After training, model weights pytorch_model.binand config config.json will be stored in the output_path directory as in the configuration.

Demo

You can now use the trained weights to demo the application. Our app uses Pyviz's Panel to serve the end application. Run the following command to serve the app locally:

panel serve --show askai_app.py --args="path/to/weights"

Building Custom Examples

Two examples are provided by default under the examples directory. This module will cover the steps to create your own. Each example has the same directory structure:

sections.csv (or sections.db)
tfidf-vectors.npz
vectorizer.pkl
book-config.json
cover.png (or cover.jpg)

We will walk through creating each of these.

Parsing Large Documents

Only HTML files of textbooks are accounted for at this time. Use the book_parser.py to convert your html file to csv sections.csv which separates sections and returns sections with unique ids.

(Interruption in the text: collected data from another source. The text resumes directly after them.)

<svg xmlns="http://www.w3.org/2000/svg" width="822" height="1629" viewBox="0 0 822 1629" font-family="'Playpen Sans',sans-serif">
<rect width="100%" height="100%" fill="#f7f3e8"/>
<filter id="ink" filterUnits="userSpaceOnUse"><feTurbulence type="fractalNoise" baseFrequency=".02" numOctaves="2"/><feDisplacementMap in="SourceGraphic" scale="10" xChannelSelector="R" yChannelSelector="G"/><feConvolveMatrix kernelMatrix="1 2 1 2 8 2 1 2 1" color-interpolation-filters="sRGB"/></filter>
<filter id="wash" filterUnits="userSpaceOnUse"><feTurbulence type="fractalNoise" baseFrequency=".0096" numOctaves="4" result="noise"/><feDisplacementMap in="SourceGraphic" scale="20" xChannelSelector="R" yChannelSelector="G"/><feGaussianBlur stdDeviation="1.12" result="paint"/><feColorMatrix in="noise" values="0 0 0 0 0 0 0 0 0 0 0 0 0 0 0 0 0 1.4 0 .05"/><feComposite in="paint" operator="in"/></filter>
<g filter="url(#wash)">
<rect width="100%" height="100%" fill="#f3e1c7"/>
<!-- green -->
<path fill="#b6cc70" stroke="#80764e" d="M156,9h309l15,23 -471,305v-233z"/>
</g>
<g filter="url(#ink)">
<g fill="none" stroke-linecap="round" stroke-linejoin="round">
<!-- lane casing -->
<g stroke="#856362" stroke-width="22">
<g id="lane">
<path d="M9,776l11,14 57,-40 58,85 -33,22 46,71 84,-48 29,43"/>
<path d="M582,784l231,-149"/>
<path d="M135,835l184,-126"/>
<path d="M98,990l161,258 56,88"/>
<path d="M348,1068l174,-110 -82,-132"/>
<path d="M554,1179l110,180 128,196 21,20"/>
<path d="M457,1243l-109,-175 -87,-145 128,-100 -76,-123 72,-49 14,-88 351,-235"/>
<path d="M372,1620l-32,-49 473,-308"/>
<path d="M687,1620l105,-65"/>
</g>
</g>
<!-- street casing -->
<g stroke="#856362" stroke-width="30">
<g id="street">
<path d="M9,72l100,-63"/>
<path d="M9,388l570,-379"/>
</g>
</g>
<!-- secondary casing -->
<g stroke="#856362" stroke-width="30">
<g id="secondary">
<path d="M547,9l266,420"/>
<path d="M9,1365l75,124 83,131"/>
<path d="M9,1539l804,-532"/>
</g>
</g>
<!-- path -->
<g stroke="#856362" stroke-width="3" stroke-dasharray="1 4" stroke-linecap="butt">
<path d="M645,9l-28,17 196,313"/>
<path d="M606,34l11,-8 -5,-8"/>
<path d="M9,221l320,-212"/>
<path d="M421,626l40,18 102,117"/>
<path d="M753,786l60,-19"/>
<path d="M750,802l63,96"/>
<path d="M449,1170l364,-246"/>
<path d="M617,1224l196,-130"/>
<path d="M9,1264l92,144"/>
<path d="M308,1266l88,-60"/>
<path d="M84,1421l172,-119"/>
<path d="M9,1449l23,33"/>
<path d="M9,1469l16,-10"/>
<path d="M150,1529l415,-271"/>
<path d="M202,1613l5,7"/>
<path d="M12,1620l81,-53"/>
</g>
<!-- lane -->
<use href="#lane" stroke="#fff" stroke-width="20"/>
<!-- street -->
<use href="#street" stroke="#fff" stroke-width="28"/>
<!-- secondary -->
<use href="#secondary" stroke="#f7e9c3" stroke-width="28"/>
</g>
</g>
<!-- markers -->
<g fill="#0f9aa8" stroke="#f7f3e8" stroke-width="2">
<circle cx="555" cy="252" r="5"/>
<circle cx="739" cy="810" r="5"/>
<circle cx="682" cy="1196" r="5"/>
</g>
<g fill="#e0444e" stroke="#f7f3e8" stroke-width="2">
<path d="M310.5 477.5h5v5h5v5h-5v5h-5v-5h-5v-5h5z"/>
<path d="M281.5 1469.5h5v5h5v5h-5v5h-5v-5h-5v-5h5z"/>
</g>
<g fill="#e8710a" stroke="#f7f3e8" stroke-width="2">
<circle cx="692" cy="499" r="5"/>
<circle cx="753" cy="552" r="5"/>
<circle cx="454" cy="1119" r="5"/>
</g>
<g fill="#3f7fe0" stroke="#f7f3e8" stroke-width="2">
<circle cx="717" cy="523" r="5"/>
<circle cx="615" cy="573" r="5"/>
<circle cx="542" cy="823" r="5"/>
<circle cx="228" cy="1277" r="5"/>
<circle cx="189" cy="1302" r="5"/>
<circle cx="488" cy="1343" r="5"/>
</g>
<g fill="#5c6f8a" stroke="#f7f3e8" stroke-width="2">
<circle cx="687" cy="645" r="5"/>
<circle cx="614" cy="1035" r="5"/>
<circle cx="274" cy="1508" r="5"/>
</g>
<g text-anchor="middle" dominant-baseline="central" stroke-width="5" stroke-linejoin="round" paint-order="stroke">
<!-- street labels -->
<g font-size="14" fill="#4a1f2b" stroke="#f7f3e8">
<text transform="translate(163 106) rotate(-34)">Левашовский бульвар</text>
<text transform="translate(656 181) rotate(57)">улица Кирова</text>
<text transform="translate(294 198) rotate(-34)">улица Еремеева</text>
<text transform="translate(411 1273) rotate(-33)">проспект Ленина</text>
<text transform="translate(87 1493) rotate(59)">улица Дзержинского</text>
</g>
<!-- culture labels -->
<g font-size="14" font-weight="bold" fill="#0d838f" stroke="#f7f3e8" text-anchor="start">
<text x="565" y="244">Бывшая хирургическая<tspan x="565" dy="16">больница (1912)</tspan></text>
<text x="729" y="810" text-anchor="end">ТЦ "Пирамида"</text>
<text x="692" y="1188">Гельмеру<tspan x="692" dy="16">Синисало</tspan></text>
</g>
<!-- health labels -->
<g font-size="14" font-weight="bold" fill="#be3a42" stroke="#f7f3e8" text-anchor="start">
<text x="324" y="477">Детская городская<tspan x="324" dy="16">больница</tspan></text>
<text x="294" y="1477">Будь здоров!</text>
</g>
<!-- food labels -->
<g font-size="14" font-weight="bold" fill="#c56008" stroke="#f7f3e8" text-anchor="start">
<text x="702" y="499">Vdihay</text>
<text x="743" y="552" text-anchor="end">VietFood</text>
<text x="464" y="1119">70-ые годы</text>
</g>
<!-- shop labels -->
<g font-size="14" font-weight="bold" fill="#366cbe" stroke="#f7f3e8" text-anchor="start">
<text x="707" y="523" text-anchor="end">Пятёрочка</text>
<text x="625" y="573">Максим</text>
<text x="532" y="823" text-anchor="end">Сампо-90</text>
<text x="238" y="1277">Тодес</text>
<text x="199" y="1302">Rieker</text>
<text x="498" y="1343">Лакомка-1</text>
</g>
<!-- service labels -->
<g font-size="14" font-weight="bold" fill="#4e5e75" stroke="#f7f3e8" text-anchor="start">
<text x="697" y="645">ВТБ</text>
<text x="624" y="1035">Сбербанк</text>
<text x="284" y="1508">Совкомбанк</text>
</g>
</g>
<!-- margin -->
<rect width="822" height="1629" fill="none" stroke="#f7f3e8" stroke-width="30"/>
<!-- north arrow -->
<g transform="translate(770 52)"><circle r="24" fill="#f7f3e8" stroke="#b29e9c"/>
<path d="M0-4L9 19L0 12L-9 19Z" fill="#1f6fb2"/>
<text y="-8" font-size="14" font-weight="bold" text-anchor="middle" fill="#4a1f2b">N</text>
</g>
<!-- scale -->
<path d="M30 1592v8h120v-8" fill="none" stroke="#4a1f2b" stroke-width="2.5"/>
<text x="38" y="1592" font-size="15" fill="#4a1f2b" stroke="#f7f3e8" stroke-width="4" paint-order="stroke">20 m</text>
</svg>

python scripts/book_parser.py path/to/html/file path/to/output

If you wish to convert to jsonl instead, add --jsonl as an argument.

When dealing with larger data, it may be better to convert the data into a relational database sections.db instead of a csv. For this, you can use a jsonl file with DrQA's retreiver script to create a sqlite db.

TF-IDF Embeddings

We use TF-IDF embeddings to compare queries to sections. This helps us find relevant sections. To build our TF-IDF vectorizer vectorizer.pkl and sparse matrix embeddings tfidf-vectors.npz, use:

python scripts/create_tfidf.py path/to/csv_or_db_file path/to/output

If passing in a db file, make sure you have used the retriever script above or your db format is:

table: documents
columns: id, text

Configuration

Configuration book-config.json is a json file which carries the following information:

{
    "book_name":"test_book_name",
    "book_link":"test_book_link",
    "sections_file_type": "db OR csv",
    "sample_questions": ["what is health?"]
}

Also add your document's cover image as a PNG cover.png of JPG cover.jpg file.

Custom Example Demo

Finally, name the folder containing your_example_name and place it in the examples directory. To deploy, run:

panel serve --show askai_app.py --args=path/to/model_weights/, your_example_name

Docker Deployment

You can also use a docker container to deploy the app. See the following the example docker commands to build and run a docker image:

docker build -t askai . -f docker/Dockerfile 
docker run -p 5006:5006 --rm --name app  askai 

If you wish to deploy your own example, add "--args=path/to/model_weights/, your_example_name" option to the CMD line in docker/Dockerfile

Known Issues

  • The progress bar requirement package, Fastprogress, has an active issue when training in terminal window. To correct, see this issue.

Acknowledgments

This project utilized teachings from Fastai's Deep Learning from the Foundations Course and base architectures from Huggingface's transformers. The example books are from University of Minnesota's Open Textbook Library.